Giraffes Can’t Dance by Giles Andreae
Suggested read alone ages 4-7
Suggested read together ages 0-4
For a long time now I have been wanting to introduce self-esteem books to my older child. She is just three years old and I wasn’t sure how much she is aware of ‘self’ in order to grasp self-esteem.
Then couple of interesting things happened. One day she looked at me intently and declared, ‘Amma, I am brown. Appa is brown. My baby sister is brown. You are white. No Amma you are pink’. It took a while for me to realize that she was talking about skin color. Being one of the few desi kids in a white class room, she had some how picked up skin color and was applying her new found wisdom at home. The second incident was when we were laughing at something she did and we thought was ‘cute’. Oh boy…. she did not take it very well. She burst out, ‘No. Don’t laugh at me. Its not funny.’ I was convinced she knew about self.

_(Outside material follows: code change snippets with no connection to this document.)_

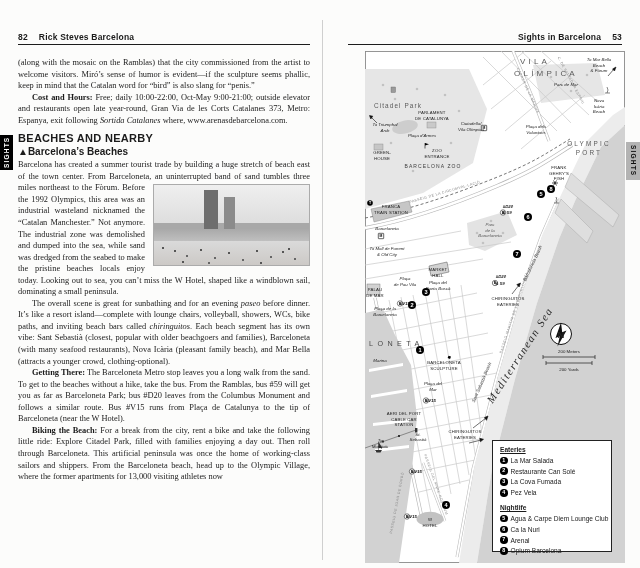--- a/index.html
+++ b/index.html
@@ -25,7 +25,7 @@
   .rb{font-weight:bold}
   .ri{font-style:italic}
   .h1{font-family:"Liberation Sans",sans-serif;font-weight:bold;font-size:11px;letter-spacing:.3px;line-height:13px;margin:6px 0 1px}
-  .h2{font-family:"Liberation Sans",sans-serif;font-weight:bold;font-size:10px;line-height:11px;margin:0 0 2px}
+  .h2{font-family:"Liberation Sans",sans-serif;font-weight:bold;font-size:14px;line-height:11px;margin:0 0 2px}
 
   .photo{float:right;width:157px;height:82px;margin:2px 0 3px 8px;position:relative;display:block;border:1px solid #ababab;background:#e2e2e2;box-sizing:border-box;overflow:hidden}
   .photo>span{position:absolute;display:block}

Just as I was on the look out for a good book on self-esteem, this book fell in to my hands. One of the lead teachers at my school picked this book to read it for the four-year-olds in my classroom. After reading it to my class, I saw how much the children enjoyed the book and was sure it would be a hit at home turf. Even if the concept eludes my daughters, I knew that they would be sold because it involves African safari animals.
The story is set in Africa and it is the time of the African jungle dance. The lions are doing a tango, the chimps are busy in a cha-cha, the rhinos are doing a rock and roll and the baboons are doing a scottish reel. Now, our hero, Gerald is a tall lanky giraffe. As long it is standing still and munching shoots off the trees, he is okay. He can’t even run a decent distance without falling face down. When it comes to dancing, he knows that he has two left feet but he has no assumptions. All he wants is to have fun. But the minute Gerald turns up in the jungle dance, the other animals laugh at him, they call him names. Gerald simply freezes, all he can think of is his clumsiness. With head hanging low, he walks away from the dance floor. Poor Gerald feels so sad…and alone.
Ta-da enters a cricket. Now, the cricket is like the travelling bard, you see in Indian movies – he just happens be in the right place at the right time, all the time, offering chicken soup for the soul! The cricket teaches Gerald that when you are different you don’t stop dancing, but you just dance for a different music. Gerald closes his eyes, listens to the music in the air, the swaying of grass, the chirping of the insects, leaves rustling in the wind, the music in the breeze. His body sways inadvertently, his tail starts swishing, his hooves are shuffling, he is leaping and making somersaults….oh he is dancing the best dance of his life! By now all the jungle animals have gathered around Gerald and they all oooh and aawwh at the amazing dance and ask him how he learnt to dance so well. Gerald smiles and replies, ‘We all can dance when we find the music we love’.
I was amazed at the depth of the information packed in such simple phrases. Even without explaining my three year old tells, ‘Oh, oh, all the animals are making fun of Gerald, that’s not so nice.’ Every time I finish the book, I reiterate, ‘Do you just stop doing what you love, just because people make fun of you? NAAAH. When you do something with love and focus the same people who made fun of you will say good job’, driving the point home.
My kids have picked this book to read for our evening reading every day for the past one month. We have read this book to bits, literally! I am in the process of taping the torn pages before I am supposed to return it to the library! That tells a ton about how much the kids love this book….and also a little bit about how they need to learn to handle books gently The minute I get a reasonably priced copy of this book, it will be added to our home library.
The illustrations by Guy Parker-Rees is stunning. What are you all waiting for? Pick out this book from library/store and check it out for yourself.